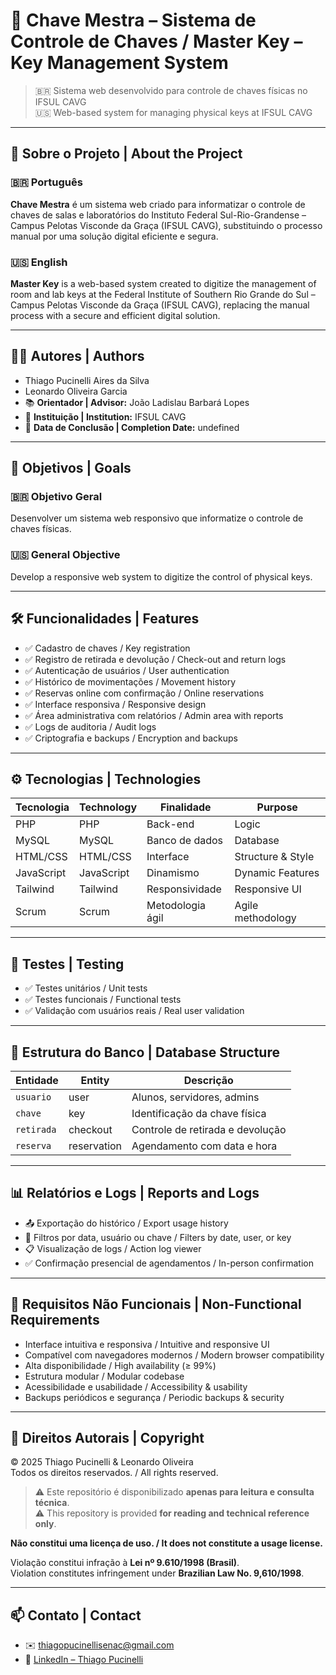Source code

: # 🔐 Chave Mestra – Sistema de Controle de Chaves / Master Key – Key Management System

> 🇧🇷 Sistema web desenvolvido para controle de chaves físicas no IFSUL CAVG  
> 🇺🇸 Web-based system for managing physical keys at IFSUL CAVG

---

## 📘 Sobre o Projeto | About the Project

### 🇧🇷 Português

**Chave Mestra** é um sistema web criado para informatizar o controle de chaves de salas e laboratórios do Instituto Federal Sul-Rio-Grandense – Campus Pelotas Visconde da Graça (IFSUL CAVG), substituindo o processo manual por uma solução digital eficiente e segura.

### 🇺🇸 English

**Master Key** is a web-based system created to digitize the management of room and lab keys at the Federal Institute of Southern Rio Grande do Sul – Campus Pelotas Visconde da Graça (IFSUL CAVG), replacing the manual process with a secure and efficient digital solution.

---

## 🧑‍💻 Autores | Authors

- Thiago Pucinelli Aires da Silva  
- Leonardo Oliveira Garcia  
- 📚 **Orientador | Advisor:** João Ladislau Barbará Lopes  
- 🏫 **Instituição | Institution:** IFSUL CAVG  
- 📅 **Data de Conclusão | Completion Date:** undefined

---

## 🎯 Objetivos | Goals

### 🇧🇷 Objetivo Geral  
Desenvolver um sistema web responsivo que informatize o controle de chaves físicas.

### 🇺🇸 General Objective  
Develop a responsive web system to digitize the control of physical keys.

---

## 🛠️ Funcionalidades | Features

- ✅ Cadastro de chaves / Key registration  
- ✅ Registro de retirada e devolução / Check-out and return logs  
- ✅ Autenticação de usuários / User authentication  
- ✅ Histórico de movimentações / Movement history  
- ✅ Reservas online com confirmação / Online reservations  
- ✅ Interface responsiva / Responsive design  
- ✅ Área administrativa com relatórios / Admin area with reports  
- ✅ Logs de auditoria / Audit logs  
- ✅ Criptografia e backups / Encryption and backups  

---

## ⚙️ Tecnologias | Technologies

| Tecnologia | Technology | Finalidade | Purpose |
|------------|------------|------------|---------|
| PHP        | PHP        | Back-end   | Logic   |
| MySQL      | MySQL      | Banco de dados | Database |
| HTML/CSS   | HTML/CSS   | Interface  | Structure & Style |
| JavaScript | JavaScript | Dinamismo  | Dynamic Features |
| Tailwind   | Tailwind   | Responsividade | Responsive UI |
| Scrum      | Scrum      | Metodologia ágil | Agile methodology |

---

## 🧪 Testes | Testing

- ✅ Testes unitários / Unit tests  
- ✅ Testes funcionais / Functional tests  
- ✅ Validação com usuários reais / Real user validation  

---

## 🧱 Estrutura do Banco | Database Structure

| Entidade | Entity | Descrição |
|----------|--------|-----------|
| `usuario` | user | Alunos, servidores, admins |
| `chave` | key | Identificação da chave física |
| `retirada` | checkout | Controle de retirada e devolução |
| `reserva` | reservation | Agendamento com data e hora |

---

## 📊 Relatórios e Logs | Reports and Logs

- 📤 Exportação do histórico / Export usage history  
- 🔎 Filtros por data, usuário ou chave / Filters by date, user, or key  
- 📋 Visualização de logs / Action log viewer  
- ✅ Confirmação presencial de agendamentos / In-person confirmation  

---

## 🧩 Requisitos Não Funcionais | Non-Functional Requirements

- Interface intuitiva e responsiva / Intuitive and responsive UI  
- Compatível com navegadores modernos / Modern browser compatibility  
- Alta disponibilidade / High availability (≥ 99%)  
- Estrutura modular / Modular codebase  
- Acessibilidade e usabilidade / Accessibility & usability  
- Backups periódicos e segurança / Periodic backups & security  

---

## 📜 Direitos Autorais | Copyright

© 2025 Thiago Pucinelli & Leonardo Oliveira  
Todos os direitos reservados. / All rights reserved.

> ⚠️ Este repositório é disponibilizado **apenas para leitura e consulta técnica**.  
> ⚠️ This repository is provided **for reading and technical reference only**.

**Não constitui uma licença de uso. / It does not constitute a usage license.**

Violação constitui infração à **Lei nº 9.610/1998 (Brasil)**.  
Violation constitutes infringement under **Brazilian Law No. 9,610/1998**.

---

## 📫 Contato | Contact

- ✉️ thiagopucinellisenac@gmail.com  
- 💼 [LinkedIn – Thiago Pucinelli](https://www.linkedin.com/in/thiagopucinelli)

====

> _To-do item_
Format the lines of every item above as a numbered list, skipping blank lines and leaving the pictures out.

> _Task output_
1. Source code
2. : # 🔐 Chave Mestra – Sistema de Controle de Chaves / Master Key – Key Management System
3. > 🇧🇷 Sistema web desenvolvido para controle de chaves físicas no IFSUL CAVG  
4. > 🇺🇸 Web-based system for managing physical keys at IFSUL CAVG
5. ---
6. ## 📘 Sobre o Projeto | About the Project
7. ### 🇧🇷 Português
8. **Chave Mestra** é um sistema web criado para informatizar o controle de chaves de salas e laboratórios do Instituto Federal Sul-Rio-Grandense – Campus Pelotas Visconde da Graça (IFSUL CAVG), substituindo o processo manual por uma solução digital eficiente e segura.
9. ### 🇺🇸 English
10. **Master Key** is a web-based system created to digitize the management of room and lab keys at the Federal Institute of Southern Rio Grande do Sul – Campus Pelotas Visconde da Graça (IFSUL CAVG), replacing the manual process with a secure and efficient digital solution.
11. ---
12. ## 🧑‍💻 Autores | Authors
13. - Thiago Pucinelli Aires da Silva  
14. - Leonardo Oliveira Garcia  
15. - 📚 **Orientador | Advisor:** João Ladislau Barbará Lopes  
16. - 🏫 **Instituição | Institution:** IFSUL CAVG  
17. - 📅 **Data de Conclusão | Completion Date:** undefined
18. ---
19. ## 🎯 Objetivos | Goals
20. ### 🇧🇷 Objetivo Geral  
21. Desenvolver um sistema web responsivo que informatize o controle de chaves físicas.
22. ### 🇺🇸 General Objective  
23. Develop a responsive web system to digitize the control of physical keys.
24. ---
25. ## 🛠️ Funcionalidades | Features
26. - ✅ Cadastro de chaves / Key registration  
27. - ✅ Registro de retirada e devolução / Check-out and return logs  
28. - ✅ Autenticação de usuários / User authentication  
29. - ✅ Histórico de movimentações / Movement history  
30. - ✅ Reservas online com confirmação / Online reservations  
31. - ✅ Interface responsiva / Responsive design  
32. - ✅ Área administrativa com relatórios / Admin area with reports  
33. - ✅ Logs de auditoria / Audit logs  
34. - ✅ Criptografia e backups / Encryption and backups  
35. ---
36. ## ⚙️ Tecnologias | Technologies
37. | Tecnologia | Technology | Finalidade | Purpose |
38. |------------|------------|------------|---------|
39. | PHP        | PHP        | Back-end   | Logic   |
40. | MySQL      | MySQL      | Banco de dados | Database |
41. | HTML/CSS   | HTML/CSS   | Interface  | Structure & Style |
42. | JavaScript | JavaScript | Dinamismo  | Dynamic Features |
43. | Tailwind   | Tailwind   | Responsividade | Responsive UI |
44. | Scrum      | Scrum      | Metodologia ágil | Agile methodology |
45. ---
46. ## 🧪 Testes | Testing
47. - ✅ Testes unitários / Unit tests  
48. - ✅ Testes funcionais / Functional tests  
49. - ✅ Validação com usuários reais / Real user validation  
50. ---
51. ## 🧱 Estrutura do Banco | Database Structure
52. | Entidade | Entity | Descrição |
53. |----------|--------|-----------|
54. | `usuario` | user | Alunos, servidores, admins |
55. | `chave` | key | Identificação da chave física |
56. | `retirada` | checkout | Controle de retirada e devolução |
57. | `reserva` | reservation | Agendamento com data e hora |
58. ---
59. ## 📊 Relatórios e Logs | Reports and Logs
60. - 📤 Exportação do histórico / Export usage history  
61. - 🔎 Filtros por data, usuário ou chave / Filters by date, user, or key  
62. - 📋 Visualização de logs / Action log viewer  
63. - ✅ Confirmação presencial de agendamentos / In-person confirmation  
64. ---
65. ## 🧩 Requisitos Não Funcionais | Non-Functional Requirements
66. - Interface intuitiva e responsiva / Intuitive and responsive UI  
67. - Compatível com navegadores modernos / Modern browser compatibility  
68. - Alta disponibilidade / High availability (≥ 99%)  
69. - Estrutura modular / Modular codebase  
70. - Acessibilidade e usabilidade / Accessibility & usability  
71. - Backups periódicos e segurança / Periodic backups & security  
72. ---
73. ## 📜 Direitos Autorais | Copyright
74. © 2025 Thiago Pucinelli & Leonardo Oliveira  
75. Todos os direitos reservados. / All rights reserved.
76. > ⚠️ Este repositório é disponibilizado **apenas para leitura e consulta técnica**.  
77. > ⚠️ This repository is provided **for reading and technical reference only**.
78. **Não constitui uma licença de uso. / It does not constitute a usage license.**
79. Violação constitui infração à **Lei nº 9.610/1998 (Brasil)**.  
80. Violation constitutes infringement under **Brazilian Law No. 9,610/1998**.
81. ---
82. ## 📫 Contato | Contact
83. - ✉️ thiagopucinellisenac@gmail.com  
84. - 💼 [LinkedIn – Thiago Pucinelli](https://www.linkedin.com/in/thiagopucinelli)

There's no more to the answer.